Test convergence of $\sum_{n=1}^{\infty} \frac{(-1)^n x^n}{n!}$

Expert intro: Factorials grow so fast that they usually dominate any power of $x$. That is the clue here. The alternating sign does not make the convergence harder; the factorial already does the heavy lifting.

Detailed walkthrough

We have

$\sum_{n=1}^{\infty} \frac{(-1)^n x^n}{n!} = \sum_{n=1}^{\infty} \frac{(-x)^n}{n!}.$

Step 1: Compare with the exponential series

Recall that

$e^t=\sum_{n=0}^{\infty} \frac{t^n}{n!}.$

If we take $t=-x$, then

$e^{-x}=\sum_{n=0}^{\infty} \frac{(-x)^n}{n!}.$

Our series starts at $n=1$, so it is just missing the $n=0$ term, which is 1:

$\sum_{n=1}^{\infty} \frac{(-x)^n}{n!}=e^{-x}-1.$

Step 2: Convergence

Because the exponential series converges for every real $x$, this series also converges for every real $x$.

So the radius of convergence is

$\boxed{R=\infty}.$

Final answer

• Interval of convergence: $(-\infty,\infty)$
• Sum: $e^{-x}-1$

💡 Pitfall guide

A small but common mistake is to think the alternating sign is what makes it converge. Here that is not the main reason. The factorial in the denominator is enough to force convergence for all $x$. Another easy slip is forgetting the missing $n=0$ term when identifying the exponential series.

🔄 Real-world variant

If the series started at $n=0$, then the sum would be exactly $e^{-x}$. If the factorial were replaced by a polynomial like $n^2$, the convergence would be much more delicate and would depend on $x$.

🔍 Related terms

exponential series, factorial growth, radius of convergence

■ Supplied material

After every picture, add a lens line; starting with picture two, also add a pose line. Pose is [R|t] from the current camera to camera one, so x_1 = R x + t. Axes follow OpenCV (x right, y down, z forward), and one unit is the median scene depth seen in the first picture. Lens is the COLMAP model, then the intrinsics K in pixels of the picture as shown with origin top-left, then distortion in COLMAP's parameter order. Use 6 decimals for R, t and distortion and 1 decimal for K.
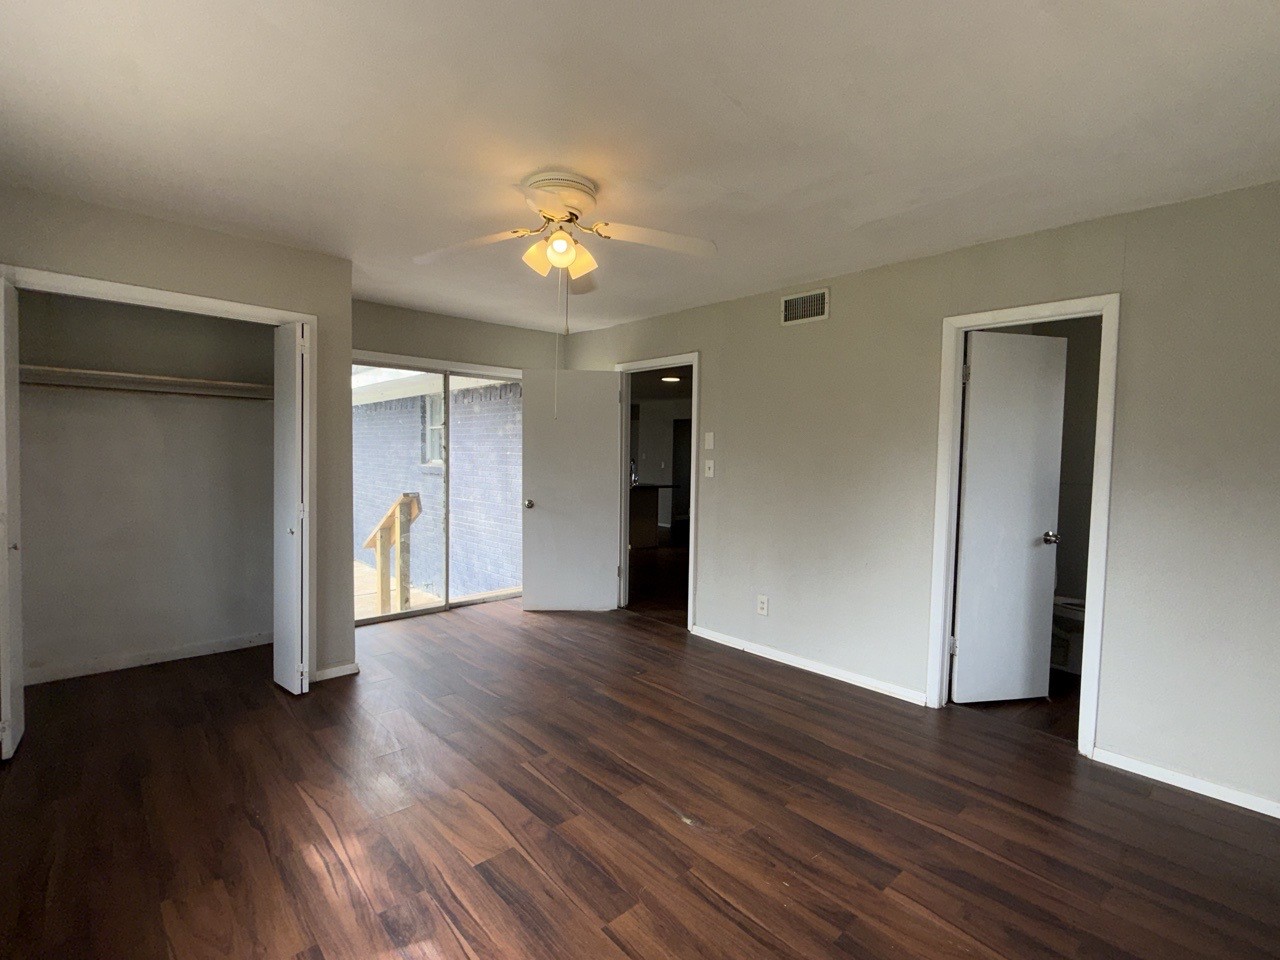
lens RADIAL K [[602.2, 0, 639.6], [0, 602.2, 483.8], [0, 0, 1]] dist [-0.002065, 0.000301]
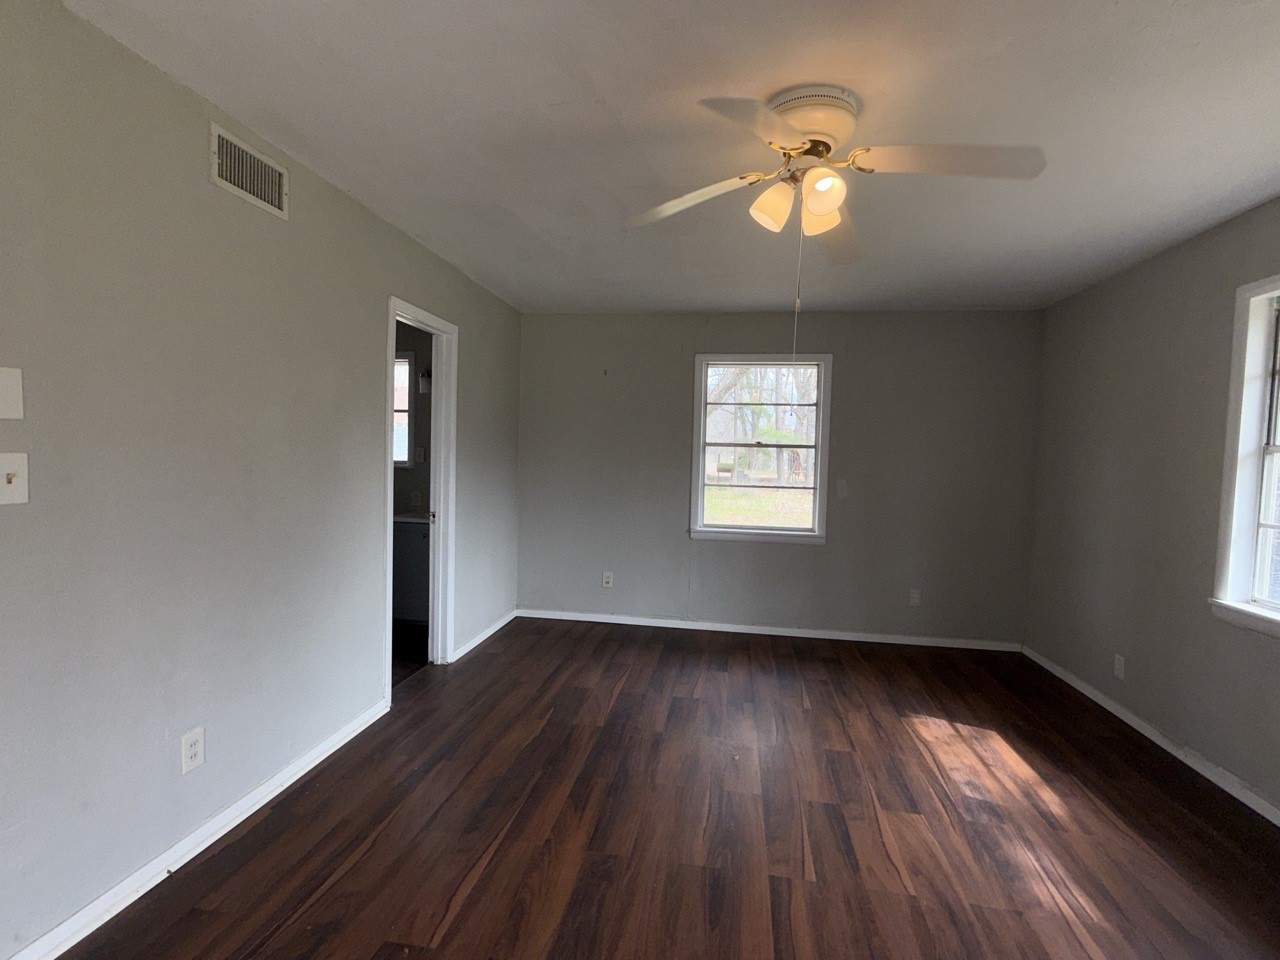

■ What this exercise asks
1. Answer from the convergence walkthrough:
(a) What closed-form sum does it give for the series?
(b) What radius of convergence does it state?
(c) What would the sum be if the series started at $n=0$?
2. Quote the convergence walkthrough from "Final answer" to "depend on $x$.".
The data come from a separate source and have no connection to the convergence walkthrough.

■ Task solutions
1.
(a) $e^{-x}-1$
(b) $R=\infty$
(c) $e^{-x}$

2.
Final answer

• Interval of convergence: $(-\infty,\infty)$
• Sum: $e^{-x}-1$

💡 Pitfall guide

A small but common mistake is to think the alternating sign is what makes it converge. Here that is not the main reason. The factorial in the denominator is enough to force convergence for all $x$. Another easy slip is forgetting the missing $n=0$ term when identifying the exponential series.

🔄 Real-world variant

If the series started at $n=0$, then the sum would be exactly $e^{-x}$. If the factorial were replaced by a polynomial like $n^2$, the convergence would be much more delicate and would depend on $x$.